(Items in a dataset)
◇ ◇ ◇ ◇

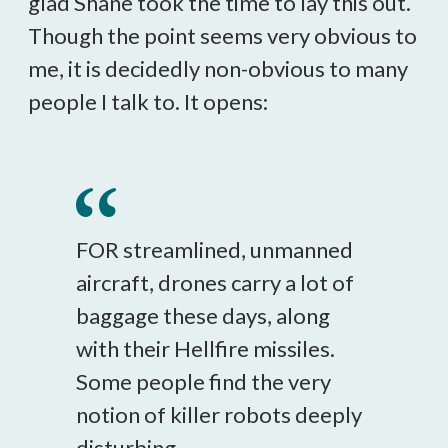
glad Shane took the time to lay this out.
Though the point seems very obvious to
me, it is decidedly non-obvious to many
people I talk to. It opens:
FOR streamlined, unmanned
aircraft, drones carry a lot of
baggage these days, along
with their Hellfire missiles.
Some people find the very
notion of killer robots deeply
disturbing.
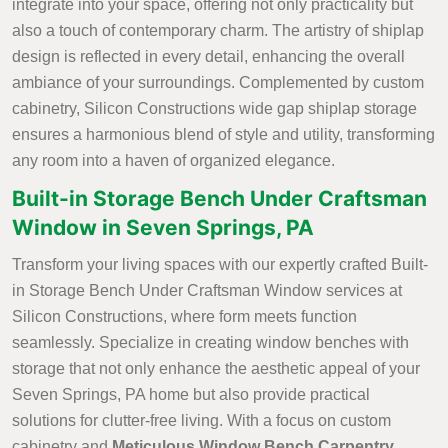
integrate into your space, offering not only practicality but
also a touch of contemporary charm. The artistry of shiplap
design is reflected in every detail, enhancing the overall
ambiance of your surroundings. Complemented by custom
cabinetry, Silicon Constructions wide gap shiplap storage
ensures a harmonious blend of style and utility, transforming
any room into a haven of organized elegance.
Built-in Storage Bench Under Craftsman
Window in Seven Springs, PA
Transform your living spaces with our expertly crafted Built-
in Storage Bench Under Craftsman Window services at
Silicon Constructions, where form meets function
seamlessly. Specialize in creating window benches with
storage that not only enhance the aesthetic appeal of your
Seven Springs, PA home but also provide practical
solutions for clutter-free living. With a focus on custom
cabinetry and
Meticulous Window Bench Carpentry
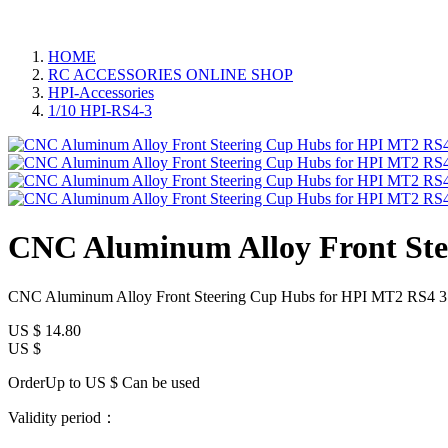
HOME
RC ACCESSORIES ONLINE SHOP
HPI-Accessories
1/10 HPI-RS4-3
CNC Aluminum Alloy Front Ste
CNC Aluminum Alloy Front Steering Cup Hubs for HPI MT2 RS4 3 
US $
14.80
US $
OrderUp to US $
Can be used
Validity period：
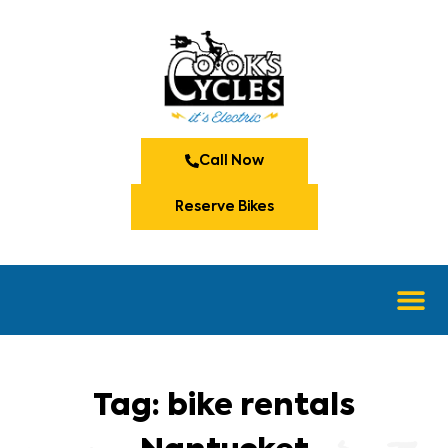
Call Now
Reserve Bikes
Tag: bike rentals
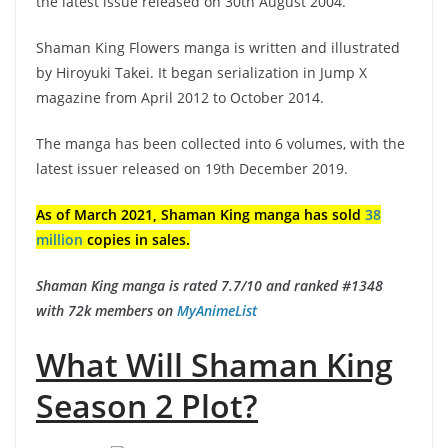
the latest issue released on 30th August 2004.
Shaman King Flowers manga is written and illustrated
by Hiroyuki Takei. It began serialization in Jump X
magazine from April 2012 to October 2014.
The manga has been collected into 6 volumes, with the
latest issuer released on 19th December 2019.
As of March 2021, Shaman King manga has sold
38
million
copies in sales.
Shaman King manga is rated 7.7/10 and ranked #1348
with 72k members on
MyAnimeList
What Will Shaman King
Season 2 Plot?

◇ ◇ ◇ ◇

[TO DO] Can you give all the records above again, substituting "Mankin" for every "Shaman King" and changing nothing else? Leave the pictures out.

[TASK RESULT]
glad Shane took the time to lay this out.
Though the point seems very obvious to
me, it is decidedly non-obvious to many
people I talk to. It opens:
FOR streamlined, unmanned
aircraft, drones carry a lot of
baggage these days, along
with their Hellfire missiles.
Some people find the very
notion of killer robots deeply
disturbing.
integrate into your space, offering not only practicality but
also a touch of contemporary charm. The artistry of shiplap
design is reflected in every detail, enhancing the overall
ambiance of your surroundings. Complemented by custom
cabinetry, Silicon Constructions wide gap shiplap storage
ensures a harmonious blend of style and utility, transforming
any room into a haven of organized elegance.
Built-in Storage Bench Under Craftsman
Window in Seven Springs, PA
Transform your living spaces with our expertly crafted Built-
in Storage Bench Under Craftsman Window services at
Silicon Constructions, where form meets function
seamlessly. Specialize in creating window benches with
storage that not only enhance the aesthetic appeal of your
Seven Springs, PA home but also provide practical
solutions for clutter-free living. With a focus on custom
cabinetry and
Meticulous Window Bench Carpentry
HOME
RC ACCESSORIES ONLINE SHOP
HPI-Accessories
1/10 HPI-RS4-3
CNC Aluminum Alloy Front Ste
CNC Aluminum Alloy Front Steering Cup Hubs for HPI MT2 RS4 3 
US $
14.80
US $
OrderUp to US $
Can be used
Validity period：
Call Now
Reserve Bikes
Tag: bike rentals
the latest issue released on 30th August 2004.
Mankin Flowers manga is written and illustrated
by Hiroyuki Takei. It began serialization in Jump X
magazine from April 2012 to October 2014.
The manga has been collected into 6 volumes, with the
latest issuer released on 19th December 2019.
As of March 2021, Mankin manga has sold
38
million
copies in sales.
Mankin manga is rated 7.7/10 and ranked #1348
with 72k members on
MyAnimeList
What Will Mankin
Season 2 Plot?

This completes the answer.